One part of the entries below is wanted: the lines from the one containing "1. Under New" through the one containing "Presentation and Payment". Write those out exactly and nothing else.
Start of ENTRIES PROVIDED
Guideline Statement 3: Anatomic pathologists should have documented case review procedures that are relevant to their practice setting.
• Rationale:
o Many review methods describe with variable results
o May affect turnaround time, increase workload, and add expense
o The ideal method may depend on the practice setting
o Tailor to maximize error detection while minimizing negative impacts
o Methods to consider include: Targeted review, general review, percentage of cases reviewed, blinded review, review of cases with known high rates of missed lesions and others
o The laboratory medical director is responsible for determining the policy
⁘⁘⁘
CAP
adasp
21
End of ENTRIES PROVIDED
Start of ENTRIES PROVIDED
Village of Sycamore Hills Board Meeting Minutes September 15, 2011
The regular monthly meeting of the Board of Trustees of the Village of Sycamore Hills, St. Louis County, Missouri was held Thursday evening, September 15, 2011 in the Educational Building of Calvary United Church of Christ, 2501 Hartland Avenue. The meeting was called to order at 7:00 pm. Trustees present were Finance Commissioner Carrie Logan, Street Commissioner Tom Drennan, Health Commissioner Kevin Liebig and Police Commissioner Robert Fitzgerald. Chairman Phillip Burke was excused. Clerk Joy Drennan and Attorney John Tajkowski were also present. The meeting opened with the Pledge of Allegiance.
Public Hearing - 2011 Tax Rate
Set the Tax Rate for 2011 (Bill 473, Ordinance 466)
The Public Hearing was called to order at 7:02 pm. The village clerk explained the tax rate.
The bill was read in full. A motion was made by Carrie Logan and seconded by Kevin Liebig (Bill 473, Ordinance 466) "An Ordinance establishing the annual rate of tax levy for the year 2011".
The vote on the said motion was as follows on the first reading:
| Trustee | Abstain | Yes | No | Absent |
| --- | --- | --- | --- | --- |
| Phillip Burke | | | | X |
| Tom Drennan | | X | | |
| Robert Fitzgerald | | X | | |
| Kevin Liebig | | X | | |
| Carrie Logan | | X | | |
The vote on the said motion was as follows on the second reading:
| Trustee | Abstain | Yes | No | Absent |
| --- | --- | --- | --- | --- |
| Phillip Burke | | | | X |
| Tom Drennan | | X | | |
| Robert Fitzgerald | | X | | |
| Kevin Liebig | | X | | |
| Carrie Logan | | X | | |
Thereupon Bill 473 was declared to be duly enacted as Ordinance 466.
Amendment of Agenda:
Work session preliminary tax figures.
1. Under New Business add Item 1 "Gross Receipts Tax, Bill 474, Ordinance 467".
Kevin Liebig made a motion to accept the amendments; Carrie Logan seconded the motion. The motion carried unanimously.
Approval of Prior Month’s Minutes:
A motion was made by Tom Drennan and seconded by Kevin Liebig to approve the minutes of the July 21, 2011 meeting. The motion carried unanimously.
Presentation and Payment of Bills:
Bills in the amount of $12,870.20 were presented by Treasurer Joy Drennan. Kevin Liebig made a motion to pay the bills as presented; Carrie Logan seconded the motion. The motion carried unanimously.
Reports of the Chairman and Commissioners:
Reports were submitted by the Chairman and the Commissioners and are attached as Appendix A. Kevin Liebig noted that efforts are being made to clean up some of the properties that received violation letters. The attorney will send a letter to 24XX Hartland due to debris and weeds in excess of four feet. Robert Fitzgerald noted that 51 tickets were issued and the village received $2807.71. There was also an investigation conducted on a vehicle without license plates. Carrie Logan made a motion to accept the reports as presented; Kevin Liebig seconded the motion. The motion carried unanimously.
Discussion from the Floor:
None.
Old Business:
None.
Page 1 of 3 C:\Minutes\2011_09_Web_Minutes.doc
End of ENTRIES PROVIDED
Start of ENTRIES PROVIDED
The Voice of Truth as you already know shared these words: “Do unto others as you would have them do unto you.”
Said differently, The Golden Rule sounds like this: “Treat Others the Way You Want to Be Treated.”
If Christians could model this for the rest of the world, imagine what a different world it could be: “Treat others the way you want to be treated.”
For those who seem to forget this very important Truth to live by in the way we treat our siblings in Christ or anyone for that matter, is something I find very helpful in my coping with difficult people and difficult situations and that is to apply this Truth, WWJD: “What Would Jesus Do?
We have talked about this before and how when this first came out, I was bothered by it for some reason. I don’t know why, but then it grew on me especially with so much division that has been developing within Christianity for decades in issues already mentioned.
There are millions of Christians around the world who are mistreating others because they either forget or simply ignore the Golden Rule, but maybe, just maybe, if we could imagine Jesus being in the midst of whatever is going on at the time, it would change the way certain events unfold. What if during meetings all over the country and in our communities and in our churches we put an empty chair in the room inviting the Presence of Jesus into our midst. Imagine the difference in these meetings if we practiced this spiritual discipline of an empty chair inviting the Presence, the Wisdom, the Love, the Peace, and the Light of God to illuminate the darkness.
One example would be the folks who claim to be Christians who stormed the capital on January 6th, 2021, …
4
End of ENTRIES PROVIDED
● ANSWER SECTION:
1. Under New Business add Item 1 "Gross Receipts Tax, Bill 474, Ordinance 467".
Kevin Liebig made a motion to accept the amendments; Carrie Logan seconded the motion. The motion carried unanimously.
Approval of Prior Month’s Minutes:
A motion was made by Tom Drennan and seconded by Kevin Liebig to approve the minutes of the July 21, 2011 meeting. The motion carried unanimously.
Presentation and Payment of Bills:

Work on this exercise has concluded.